• **Aim of the exercise**: In the entries below, begin at the line that has "The repo for" and stop after the line that has "Input Fields Explained"; output those lines exactly, leaving out pictures.

• **Data to process**:

————

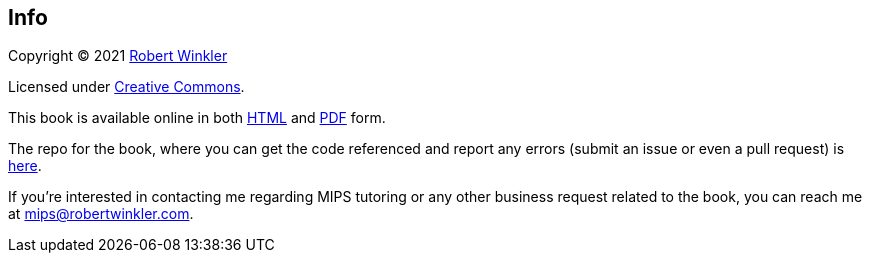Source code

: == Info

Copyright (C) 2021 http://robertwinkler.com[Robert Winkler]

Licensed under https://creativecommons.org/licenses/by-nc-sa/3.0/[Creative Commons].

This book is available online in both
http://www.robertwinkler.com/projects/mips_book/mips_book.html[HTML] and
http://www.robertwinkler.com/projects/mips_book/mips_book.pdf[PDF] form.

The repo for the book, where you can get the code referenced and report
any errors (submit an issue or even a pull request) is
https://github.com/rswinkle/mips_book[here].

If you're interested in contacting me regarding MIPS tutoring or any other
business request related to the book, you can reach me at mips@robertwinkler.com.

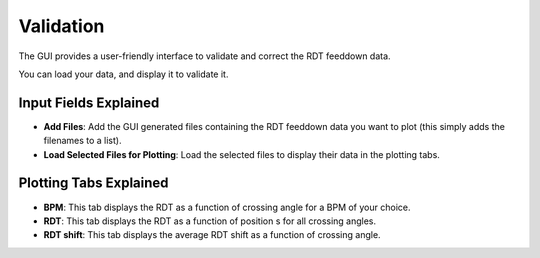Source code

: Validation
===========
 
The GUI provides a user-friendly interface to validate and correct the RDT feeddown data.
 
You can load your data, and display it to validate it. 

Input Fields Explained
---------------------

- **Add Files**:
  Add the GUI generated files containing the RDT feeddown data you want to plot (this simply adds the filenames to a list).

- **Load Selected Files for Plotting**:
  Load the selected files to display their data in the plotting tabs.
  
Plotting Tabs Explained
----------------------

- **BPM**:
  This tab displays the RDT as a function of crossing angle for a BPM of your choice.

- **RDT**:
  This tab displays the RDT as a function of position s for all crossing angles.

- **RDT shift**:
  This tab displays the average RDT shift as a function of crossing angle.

————

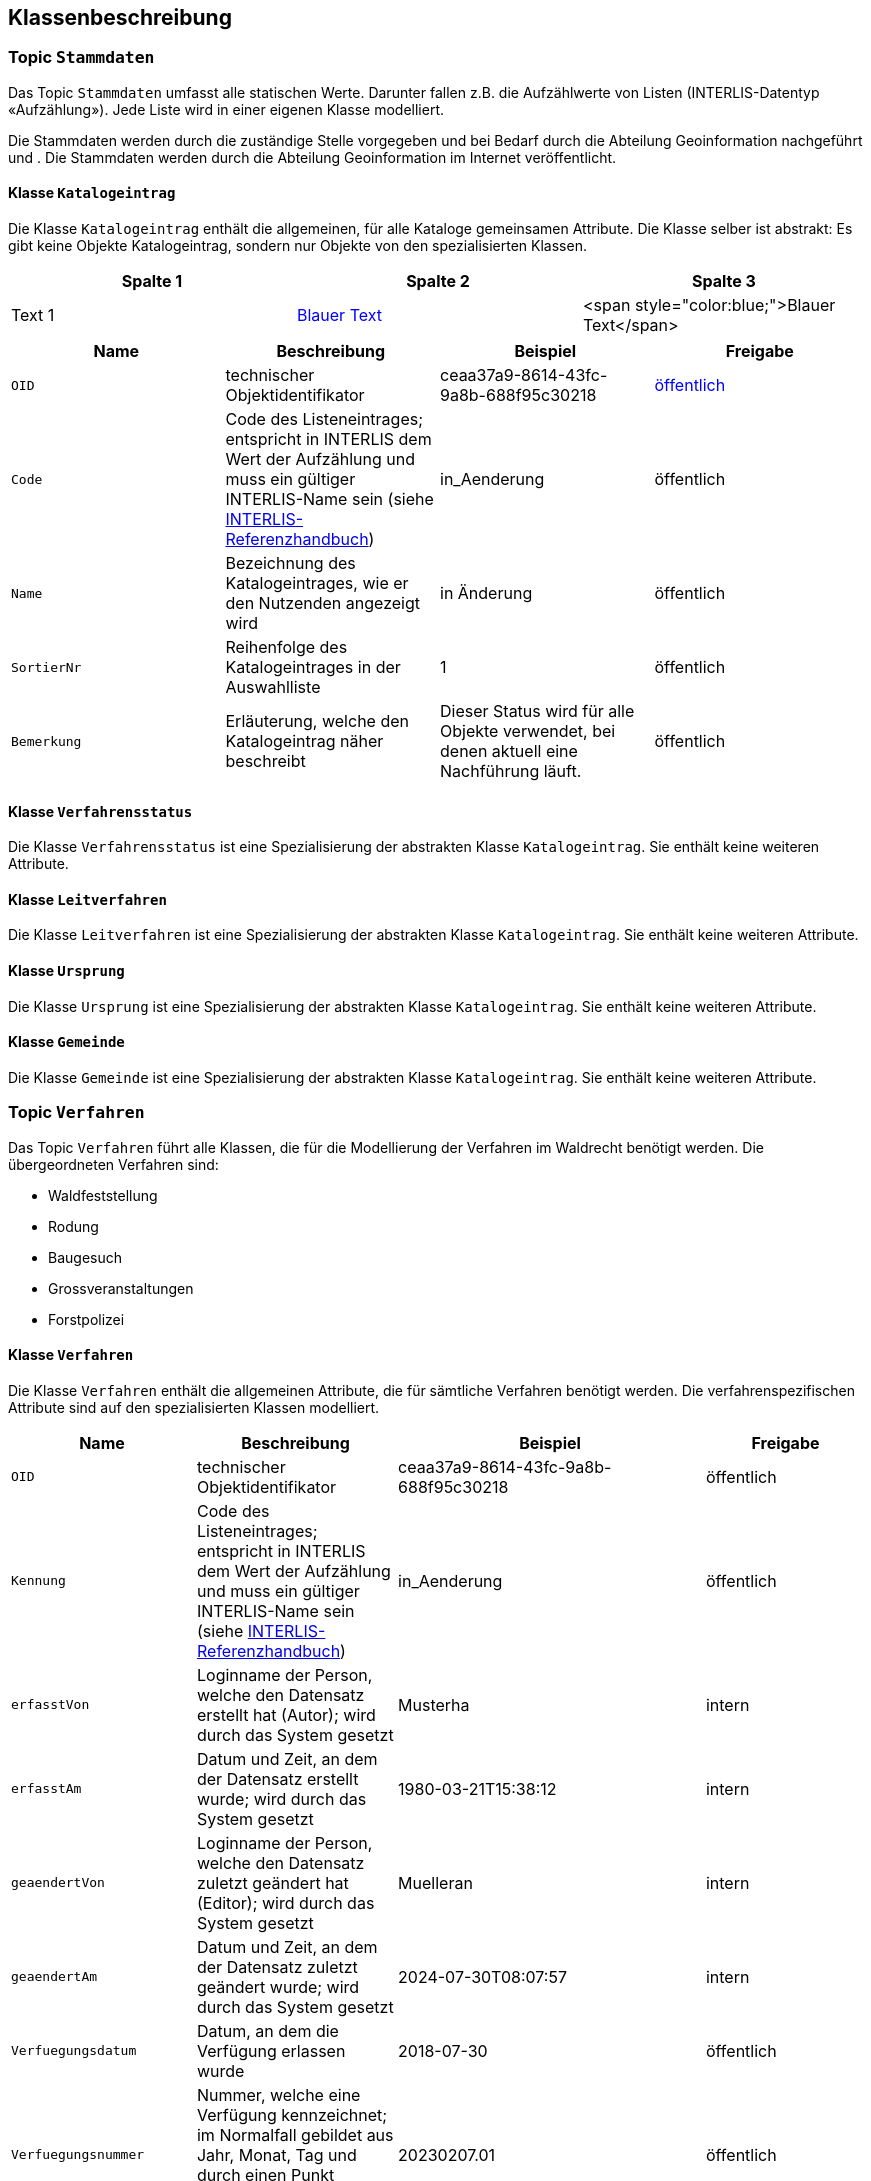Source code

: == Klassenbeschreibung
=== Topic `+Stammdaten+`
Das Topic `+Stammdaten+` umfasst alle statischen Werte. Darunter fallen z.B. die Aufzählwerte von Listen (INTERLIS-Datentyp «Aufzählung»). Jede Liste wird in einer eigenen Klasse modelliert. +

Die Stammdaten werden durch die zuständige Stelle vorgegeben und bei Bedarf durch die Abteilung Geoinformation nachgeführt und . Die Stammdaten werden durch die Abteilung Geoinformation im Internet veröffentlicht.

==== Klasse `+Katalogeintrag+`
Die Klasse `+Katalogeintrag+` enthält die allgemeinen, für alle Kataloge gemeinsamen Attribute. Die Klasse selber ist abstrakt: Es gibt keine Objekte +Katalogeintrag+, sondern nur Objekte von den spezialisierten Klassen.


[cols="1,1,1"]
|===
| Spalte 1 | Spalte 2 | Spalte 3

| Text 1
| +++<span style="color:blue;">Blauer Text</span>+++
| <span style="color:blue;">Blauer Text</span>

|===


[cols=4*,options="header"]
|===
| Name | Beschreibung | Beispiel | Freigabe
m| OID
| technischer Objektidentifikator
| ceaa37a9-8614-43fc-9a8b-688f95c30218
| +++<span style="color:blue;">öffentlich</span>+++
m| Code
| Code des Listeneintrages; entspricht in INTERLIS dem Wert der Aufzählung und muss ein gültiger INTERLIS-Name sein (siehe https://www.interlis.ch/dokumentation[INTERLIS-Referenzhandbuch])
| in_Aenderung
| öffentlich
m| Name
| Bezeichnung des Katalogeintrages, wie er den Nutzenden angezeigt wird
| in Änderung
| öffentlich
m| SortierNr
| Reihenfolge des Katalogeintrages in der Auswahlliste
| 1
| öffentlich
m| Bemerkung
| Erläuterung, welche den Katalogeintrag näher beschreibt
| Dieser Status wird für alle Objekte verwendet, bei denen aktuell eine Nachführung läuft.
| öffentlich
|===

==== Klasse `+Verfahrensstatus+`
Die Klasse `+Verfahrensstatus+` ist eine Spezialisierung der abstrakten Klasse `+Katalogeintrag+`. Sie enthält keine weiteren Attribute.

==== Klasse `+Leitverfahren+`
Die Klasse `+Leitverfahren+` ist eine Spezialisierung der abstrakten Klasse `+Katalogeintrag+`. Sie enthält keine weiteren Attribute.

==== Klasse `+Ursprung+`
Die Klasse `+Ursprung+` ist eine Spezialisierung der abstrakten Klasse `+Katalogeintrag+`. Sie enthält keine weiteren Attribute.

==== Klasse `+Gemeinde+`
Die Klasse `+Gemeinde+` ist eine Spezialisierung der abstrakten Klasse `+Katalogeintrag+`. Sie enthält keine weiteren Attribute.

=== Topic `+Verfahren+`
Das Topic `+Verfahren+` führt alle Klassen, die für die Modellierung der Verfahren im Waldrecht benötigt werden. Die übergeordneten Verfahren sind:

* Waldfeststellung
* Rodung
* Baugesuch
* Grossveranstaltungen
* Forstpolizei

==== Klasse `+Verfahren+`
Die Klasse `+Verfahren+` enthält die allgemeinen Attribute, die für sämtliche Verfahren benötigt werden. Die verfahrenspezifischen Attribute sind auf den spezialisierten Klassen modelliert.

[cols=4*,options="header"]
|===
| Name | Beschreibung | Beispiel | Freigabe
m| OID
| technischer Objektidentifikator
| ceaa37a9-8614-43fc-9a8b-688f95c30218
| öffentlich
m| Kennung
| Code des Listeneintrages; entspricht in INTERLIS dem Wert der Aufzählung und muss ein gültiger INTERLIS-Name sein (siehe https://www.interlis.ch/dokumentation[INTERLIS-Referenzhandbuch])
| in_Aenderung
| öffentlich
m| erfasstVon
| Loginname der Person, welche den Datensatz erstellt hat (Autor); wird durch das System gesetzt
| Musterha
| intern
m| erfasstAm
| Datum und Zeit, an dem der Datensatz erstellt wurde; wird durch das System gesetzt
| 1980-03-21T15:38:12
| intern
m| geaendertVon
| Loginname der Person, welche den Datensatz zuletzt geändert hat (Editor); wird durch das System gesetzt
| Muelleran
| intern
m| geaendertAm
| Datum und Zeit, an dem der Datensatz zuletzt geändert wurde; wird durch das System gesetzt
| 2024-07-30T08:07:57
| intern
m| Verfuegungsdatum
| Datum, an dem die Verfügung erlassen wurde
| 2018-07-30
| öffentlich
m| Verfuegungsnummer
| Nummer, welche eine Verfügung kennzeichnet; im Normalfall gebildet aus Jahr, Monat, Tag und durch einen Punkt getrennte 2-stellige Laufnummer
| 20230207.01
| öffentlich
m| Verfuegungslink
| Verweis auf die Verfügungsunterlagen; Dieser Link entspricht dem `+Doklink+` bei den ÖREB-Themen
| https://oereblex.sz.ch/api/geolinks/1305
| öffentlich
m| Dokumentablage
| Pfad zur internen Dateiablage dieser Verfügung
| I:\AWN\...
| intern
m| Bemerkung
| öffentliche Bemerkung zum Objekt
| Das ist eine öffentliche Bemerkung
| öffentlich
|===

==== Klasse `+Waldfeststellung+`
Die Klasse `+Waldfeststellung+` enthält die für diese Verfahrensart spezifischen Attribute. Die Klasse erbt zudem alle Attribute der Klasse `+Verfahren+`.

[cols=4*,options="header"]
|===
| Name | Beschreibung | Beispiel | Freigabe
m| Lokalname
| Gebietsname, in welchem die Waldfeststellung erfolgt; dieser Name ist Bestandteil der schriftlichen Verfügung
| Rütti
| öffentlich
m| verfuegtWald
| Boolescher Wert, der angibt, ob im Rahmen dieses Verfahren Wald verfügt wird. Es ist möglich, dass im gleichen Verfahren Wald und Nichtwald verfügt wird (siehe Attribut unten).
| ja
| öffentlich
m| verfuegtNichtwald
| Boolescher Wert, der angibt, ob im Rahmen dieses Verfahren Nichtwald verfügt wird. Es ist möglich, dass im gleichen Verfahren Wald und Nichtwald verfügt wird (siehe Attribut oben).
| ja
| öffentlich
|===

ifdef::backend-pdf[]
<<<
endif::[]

————

• **Answer to this exercise**:
The repo for the book, where you can get the code referenced and report
any errors (submit an issue or even a pull request) is
https://github.com/rswinkle/mips_book[here].

If you're interested in contacting me regarding MIPS tutoring or any other
business request related to the book, you can reach me at mips@robertwinkler.com.

Source code

: Validation
===========
 
The GUI provides a user-friendly interface to validate and correct the RDT feeddown data.
 
You can load your data, and display it to validate it. 

Input Fields Explained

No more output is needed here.